SELECTION »

# ADGA Linear Appraisal ?



## emilieanne (Oct 15, 2012)

So I'm thinking about doing a linear appraisal later in the year, for two of my does, my friend's doe and possibly more. 

I'm very curious though. 
How much is it? 
What will I get out of it? 
When is the best time to do it? 

If anyone has some information on it please help! 
I've heard you can be told what's not the best about your goat and whats really great so I'm thinking I should do it a few months before state fair?


----------



## maple hill farm tina (Mar 14, 2010)

You have to do it on he appraiser's schedule - they're in certain states during certain months. Te schedule is usually listed on the ADgA website. It's less expensive if you can get a group together and then split the cost. It's definitely worth it. I plan on doing it next year...

ROWS »
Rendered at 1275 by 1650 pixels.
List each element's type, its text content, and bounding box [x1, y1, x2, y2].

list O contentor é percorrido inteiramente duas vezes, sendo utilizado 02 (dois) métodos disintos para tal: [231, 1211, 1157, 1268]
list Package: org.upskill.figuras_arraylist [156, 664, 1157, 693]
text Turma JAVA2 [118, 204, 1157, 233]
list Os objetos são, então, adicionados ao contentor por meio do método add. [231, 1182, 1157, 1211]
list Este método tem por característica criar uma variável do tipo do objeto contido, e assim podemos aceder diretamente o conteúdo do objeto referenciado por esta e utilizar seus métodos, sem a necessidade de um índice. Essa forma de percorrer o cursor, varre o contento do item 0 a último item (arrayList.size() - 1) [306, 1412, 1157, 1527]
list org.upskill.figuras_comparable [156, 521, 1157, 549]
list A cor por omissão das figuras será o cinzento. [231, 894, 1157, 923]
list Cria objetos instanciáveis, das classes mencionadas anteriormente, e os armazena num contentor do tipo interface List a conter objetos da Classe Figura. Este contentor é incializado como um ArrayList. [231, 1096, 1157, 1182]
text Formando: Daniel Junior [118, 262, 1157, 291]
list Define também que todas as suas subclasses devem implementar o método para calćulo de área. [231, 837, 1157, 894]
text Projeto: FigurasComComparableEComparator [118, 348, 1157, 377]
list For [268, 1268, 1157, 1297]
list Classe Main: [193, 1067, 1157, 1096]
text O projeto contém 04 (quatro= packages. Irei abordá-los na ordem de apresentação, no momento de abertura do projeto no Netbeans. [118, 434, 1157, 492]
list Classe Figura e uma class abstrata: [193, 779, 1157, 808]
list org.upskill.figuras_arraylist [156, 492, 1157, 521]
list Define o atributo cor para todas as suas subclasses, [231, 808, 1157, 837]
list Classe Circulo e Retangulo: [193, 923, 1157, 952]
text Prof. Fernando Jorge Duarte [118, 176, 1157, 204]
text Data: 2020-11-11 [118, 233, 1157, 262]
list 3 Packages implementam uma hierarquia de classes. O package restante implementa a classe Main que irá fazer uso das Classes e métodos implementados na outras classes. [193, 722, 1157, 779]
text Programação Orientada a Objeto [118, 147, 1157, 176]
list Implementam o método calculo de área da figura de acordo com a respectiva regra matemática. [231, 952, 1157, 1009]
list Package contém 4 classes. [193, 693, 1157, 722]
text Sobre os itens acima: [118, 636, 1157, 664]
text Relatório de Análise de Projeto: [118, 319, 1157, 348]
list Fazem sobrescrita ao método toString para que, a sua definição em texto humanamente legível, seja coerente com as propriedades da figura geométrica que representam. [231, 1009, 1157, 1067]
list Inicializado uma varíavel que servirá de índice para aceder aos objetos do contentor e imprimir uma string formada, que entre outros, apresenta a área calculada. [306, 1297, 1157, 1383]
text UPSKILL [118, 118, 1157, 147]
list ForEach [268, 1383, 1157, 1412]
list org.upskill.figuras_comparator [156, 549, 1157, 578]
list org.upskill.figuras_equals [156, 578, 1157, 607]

---

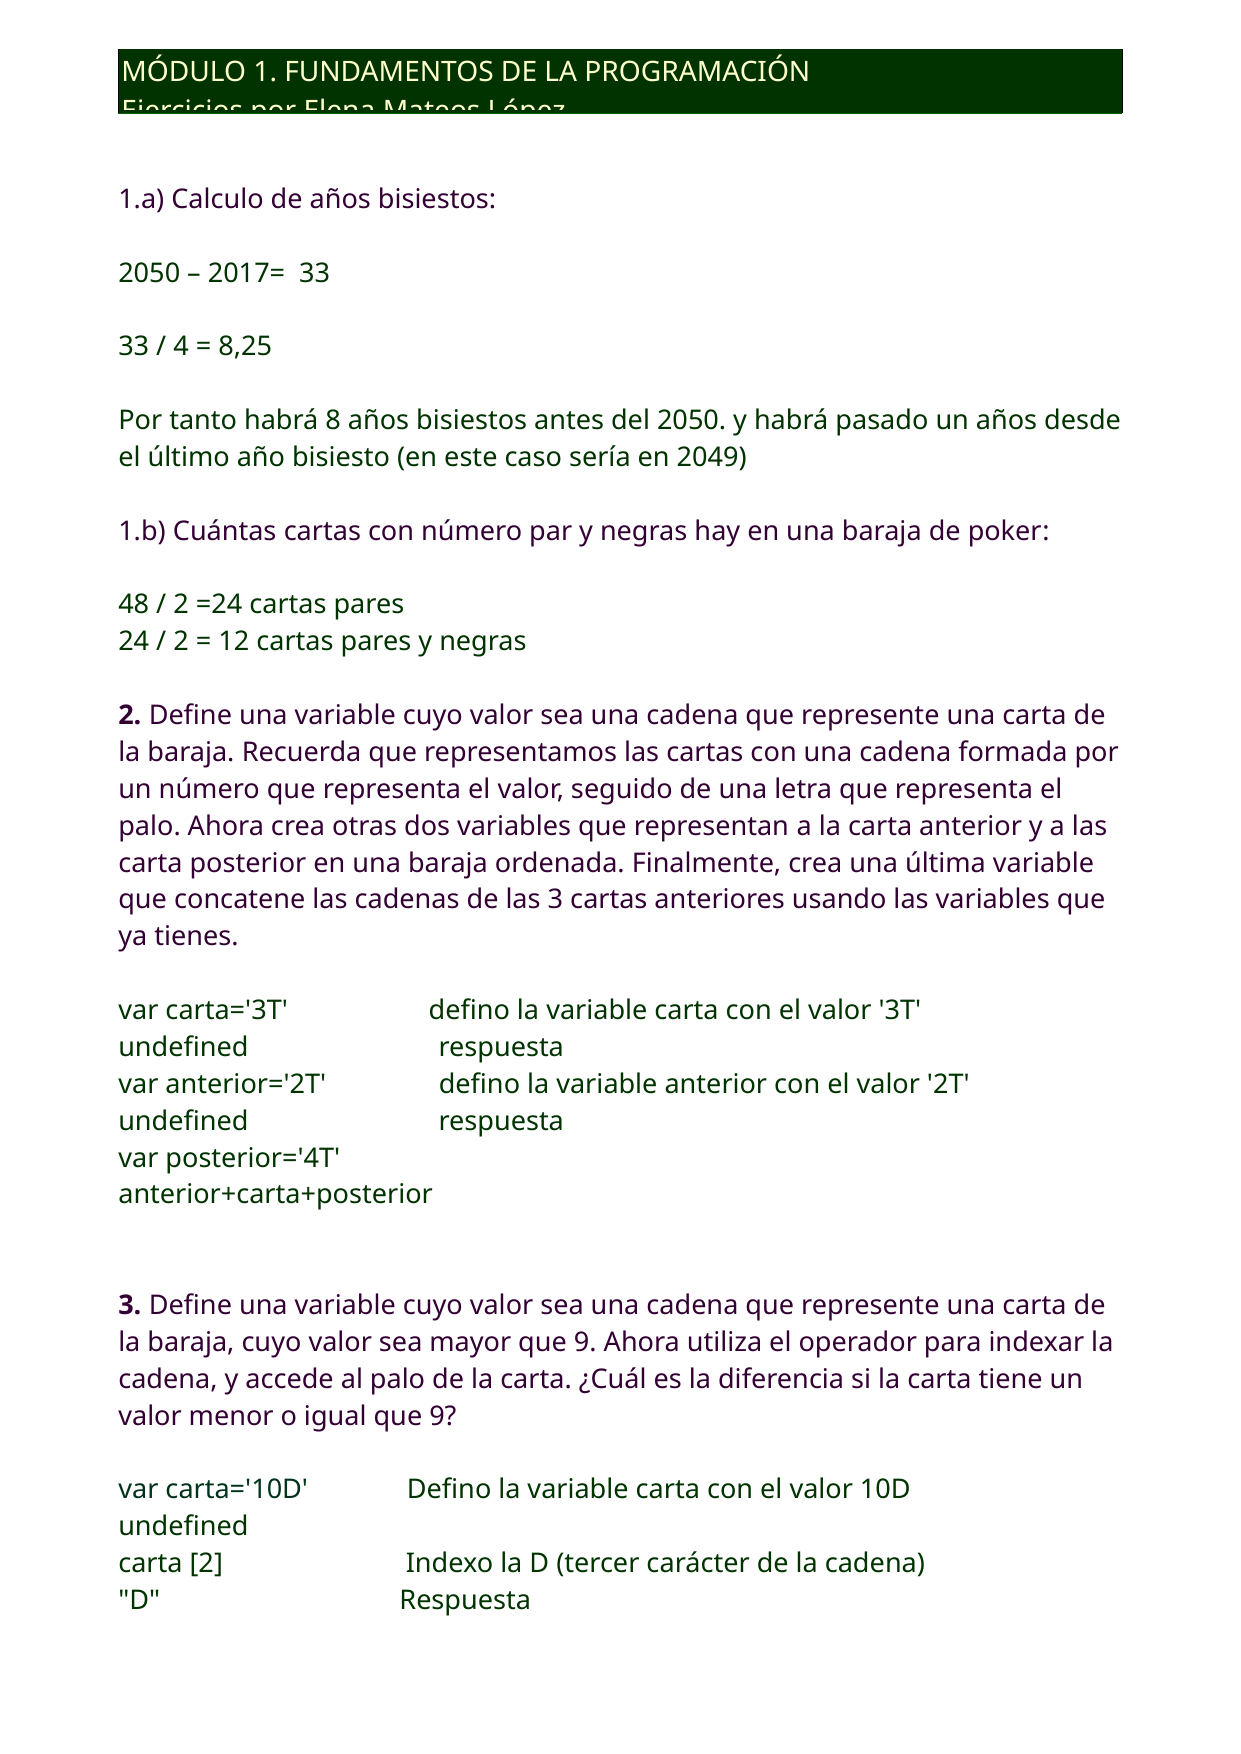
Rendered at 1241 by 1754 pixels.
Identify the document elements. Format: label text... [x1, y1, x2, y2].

WRITTEN TASK A »
Do these statements agree with the linear appraisal thread? For each, answer yes or no and quote the words of the thread that decide it.
(i) The first poster is thinking of having two of their own does appraised.
(ii) The reply says appraisal costs more when a group gets together.
(iii) The reply calls the appraisal worthwhile.
WRITTEN TASK B »
Answer these questions from the linear appraisal thread:
(i) Before what event is the first poster thinking of doing the appraisal?
(ii) What does the reply say a group can do with the cost?
(iii) When does the person replying plan to do it?
WRITTEN TASK C » Carry the linear appraisal thread on from its last line.

TASK RESULT A »
(i) Yes: "for two of my does, my friend's doe and possibly more"
(ii) No: "It's less expensive if you can get a group together and then split the cost."
(iii) Yes: "It's definitely worth it."

TASK RESULT B »
(i) State fair, a few months before it.
(ii) Split it.
(iii) Next year.

TASK RESULT C »
----------



## emilieanne (Oct 15, 2012)

Cool!!

Yeah I'm gunna try & get some people to come and split it. 
Where would I find it on the website? Like under what tab? Cause I can't seem to find anything!:/


----------



## maple hill farm tina (Mar 14, 2010)

Try here:
http://www.adga.org/index.php?option=com_content&view=article&id=291&Itemid=206


----------



## emilieanne (Oct 15, 2012)

Thank you maple hill!!!!


----------



## maple hill farm tina (Mar 14, 2010)

Sure thing. No problem.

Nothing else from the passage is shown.